Information provided

● ● ● ●

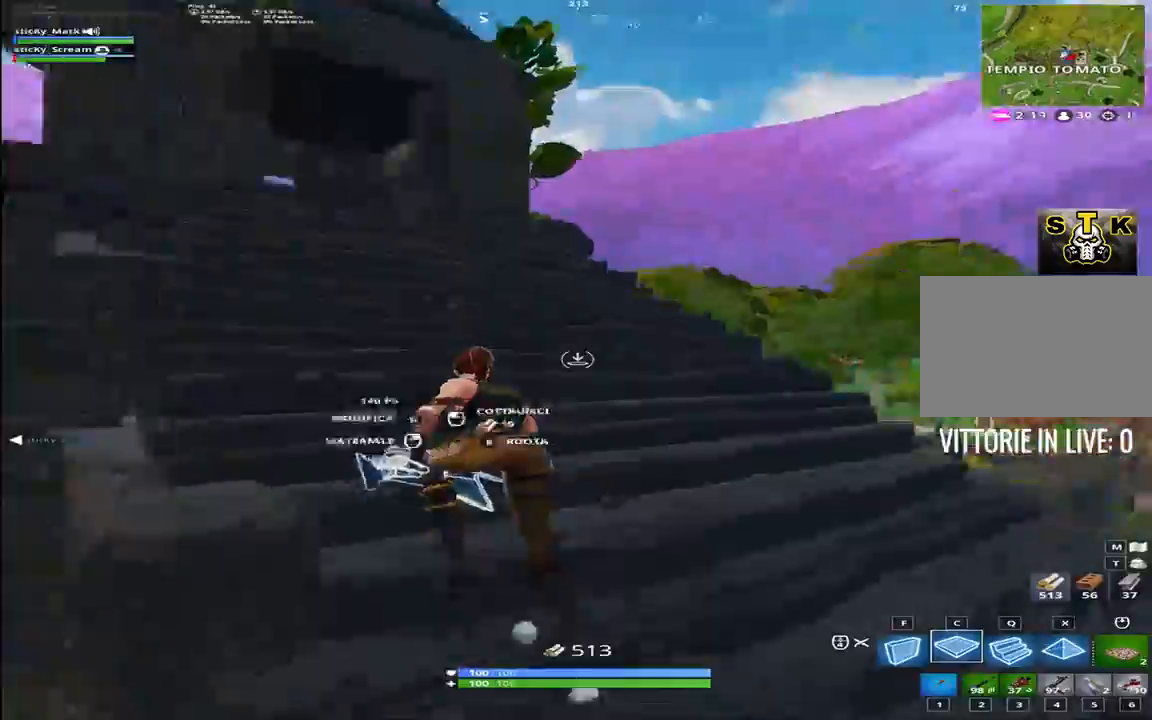
{"keys": ["d", "shift", "w"], "events": [[300, "a", "up"], [300, "d", "down"], [400, "w", "up"], [450, "w", "down"]]}
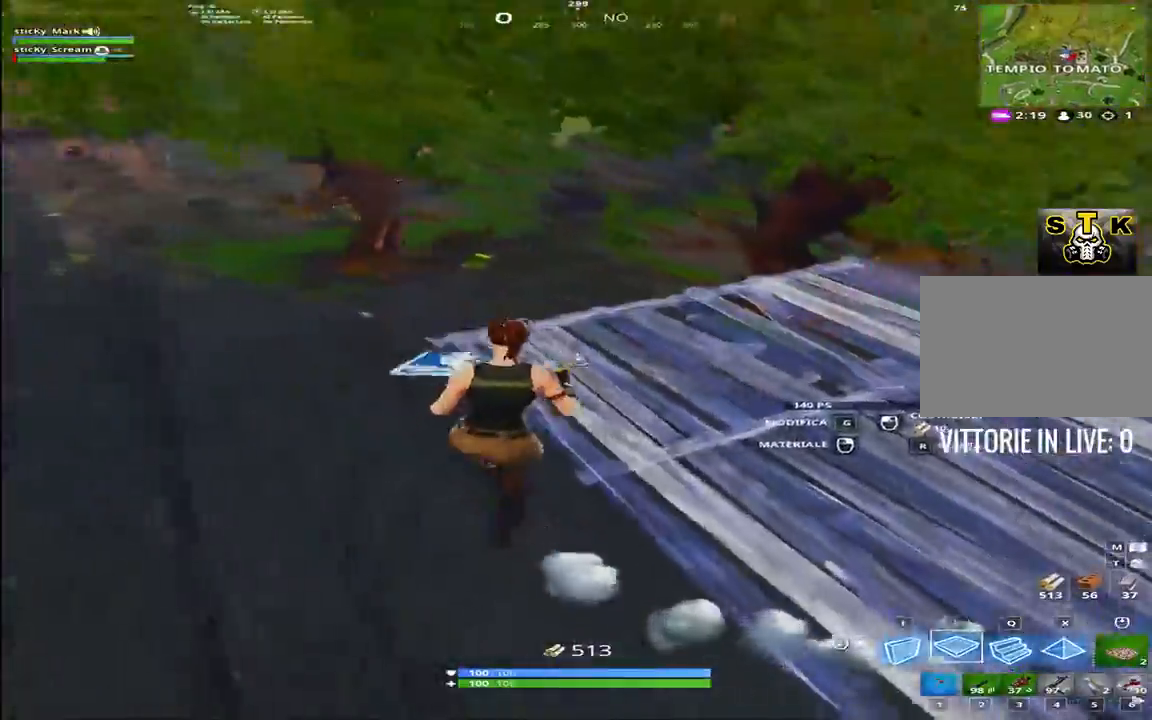
{"keys": ["d", "s", "shift"], "events": [[184, "w", "up"], [267, "space", "down"], [467, "s", "down"], [467, "space", "up"]]}
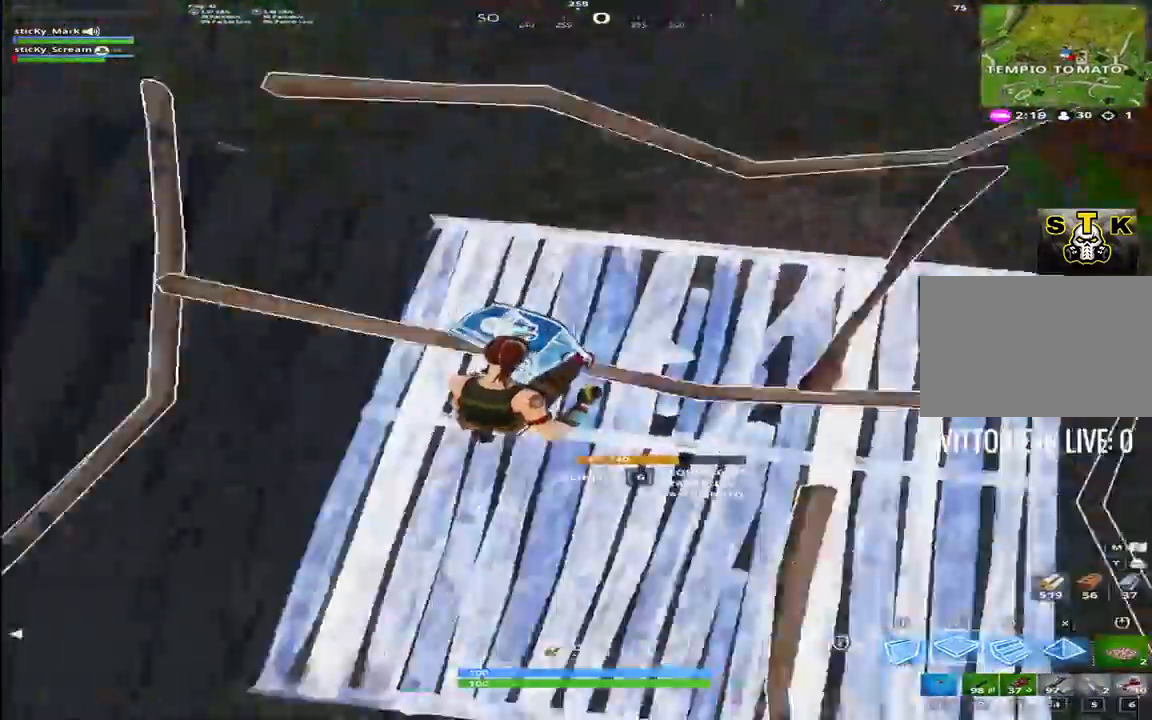
{"keys": ["shift", "w"], "events": [[50, "shift", "up"], [150, "d", "up"], [184, "q", "down"], [250, "s", "up"], [250, "shift", "down"], [284, "q", "up"], [384, "w", "down"]]}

● ● ● ●

Exercise requirements
Only the pictures are to be dropped; return everything else in the listing exactly.

Task solution
{"keys": ["d", "shift", "w"], "events": [[300, "a", "up"], [300, "d", "down"], [400, "w", "up"], [450, "w", "down"]]}
{"keys": ["d", "s", "shift"], "events": [[184, "w", "up"], [267, "space", "down"], [467, "s", "down"], [467, "space", "up"]]}
{"keys": ["shift", "w"], "events": [[50, "shift", "up"], [150, "d", "up"], [184, "q", "down"], [250, "s", "up"], [250, "shift", "down"], [284, "q", "up"], [384, "w", "down"]]}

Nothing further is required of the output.